Karthika: Have you had a mentor through your journey and if so, how important do you think mentorship is for entrepreneurs? No matter what stage in the business they are?

Dr. Karen: I do think it’s really important. You know, I’m going to give one a call today because we’re talking about a deal with a startup that I’m working with and it’s an area that’s kind of unchartered for me. It’s an area that he’s really good at it. So definitely having people that you can call when you have questions or concerns is great. And so I’ve built up kind of like a board of directors of those types of people and people call me too. So, you know, I tried to give back as much as I can so that I’m not always taking, but it’s really important. The other thing that was really important for me was a sponsor and a champion. So when I was at Motorola, I had a vice president that I worked for and he took a chance on me and had me go from individual contributor to a manager. And that’s probably one of the hardest leaps to make because every time you apply for a manager’s spot, they’re like, hey, have you lead people? And you typically have to say no because we haven’t. And so he took a really big chance on me to make me a manager and I knew that he was always advocating for me when I wasn’t in the room. And so that was really important to have. So even more so than than the mentor.

Karthika: I agree. What do you do for fun outside of work? I know you said you love to work, but what else do you do.

Dr. Karen: I love being with my family. I have a really close family with my brothers and my parents. They live just five minutes for me and so we always go there every weekend and then my brothers go there with their wives and their kids and so that’s really fun to me. Oh, we all love to run and lift weights and work out.
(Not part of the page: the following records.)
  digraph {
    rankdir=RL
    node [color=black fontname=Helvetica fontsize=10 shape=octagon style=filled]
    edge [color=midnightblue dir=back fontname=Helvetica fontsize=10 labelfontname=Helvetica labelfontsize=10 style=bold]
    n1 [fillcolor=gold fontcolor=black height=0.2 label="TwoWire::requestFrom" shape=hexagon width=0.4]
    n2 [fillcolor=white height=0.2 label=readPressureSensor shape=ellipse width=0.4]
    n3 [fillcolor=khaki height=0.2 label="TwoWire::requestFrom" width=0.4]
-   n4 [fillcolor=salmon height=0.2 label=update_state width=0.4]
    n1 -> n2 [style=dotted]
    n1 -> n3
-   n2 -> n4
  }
My husband and I, we also like to cook and bake, so we’d like to do a lot of different fun things. We also like to travel a lot, but we like to be together, so we try to involve our daughter and as much, she’s 13 we tried to involve her in as much of the wacky stuff that we do as possible.
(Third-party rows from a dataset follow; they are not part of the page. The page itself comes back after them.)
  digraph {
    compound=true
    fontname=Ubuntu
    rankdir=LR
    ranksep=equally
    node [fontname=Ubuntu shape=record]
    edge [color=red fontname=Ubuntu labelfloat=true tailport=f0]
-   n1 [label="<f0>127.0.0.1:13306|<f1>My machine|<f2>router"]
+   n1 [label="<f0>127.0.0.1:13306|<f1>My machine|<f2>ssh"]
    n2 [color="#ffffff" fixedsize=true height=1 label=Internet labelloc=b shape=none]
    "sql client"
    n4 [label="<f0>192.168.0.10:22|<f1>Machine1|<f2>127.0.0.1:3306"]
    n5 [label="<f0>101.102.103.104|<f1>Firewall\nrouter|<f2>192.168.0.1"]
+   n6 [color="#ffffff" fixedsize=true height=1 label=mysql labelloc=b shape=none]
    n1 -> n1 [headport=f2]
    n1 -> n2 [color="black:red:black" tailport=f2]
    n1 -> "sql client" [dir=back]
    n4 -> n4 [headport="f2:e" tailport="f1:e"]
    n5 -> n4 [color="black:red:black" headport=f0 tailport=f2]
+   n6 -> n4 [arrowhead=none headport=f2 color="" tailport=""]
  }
Karthika: Yeah, I have a 13 year old too. It can get hard. What lies ahead for you? Are you fully living your dream or what comes next if it’s okay to share?

Dr. Karen: No, I actually love the role I’m in for sure, but I always have the itch that I can’t scratch on other things and there’ll be definitely more to come. So I also research humor in the workplace with some research partners. So we’re working on programming there and then a book on that topic. So that’s in the works. And then there’s also some other things that I’m working around gender in the workplace and then more on the creativity and innovation. So definitely more to come there. I just can’t help it.

Karthika: All of it sounds incredibly fascinating. So I know we’re going to keep track and follow along your journey. Thank you so much, Dr. Karen, this was amazing.  It was so great chatting with you and learning about your story and I really appreciate you taking the time.

Dr. Karen: Thank you. It was an honor.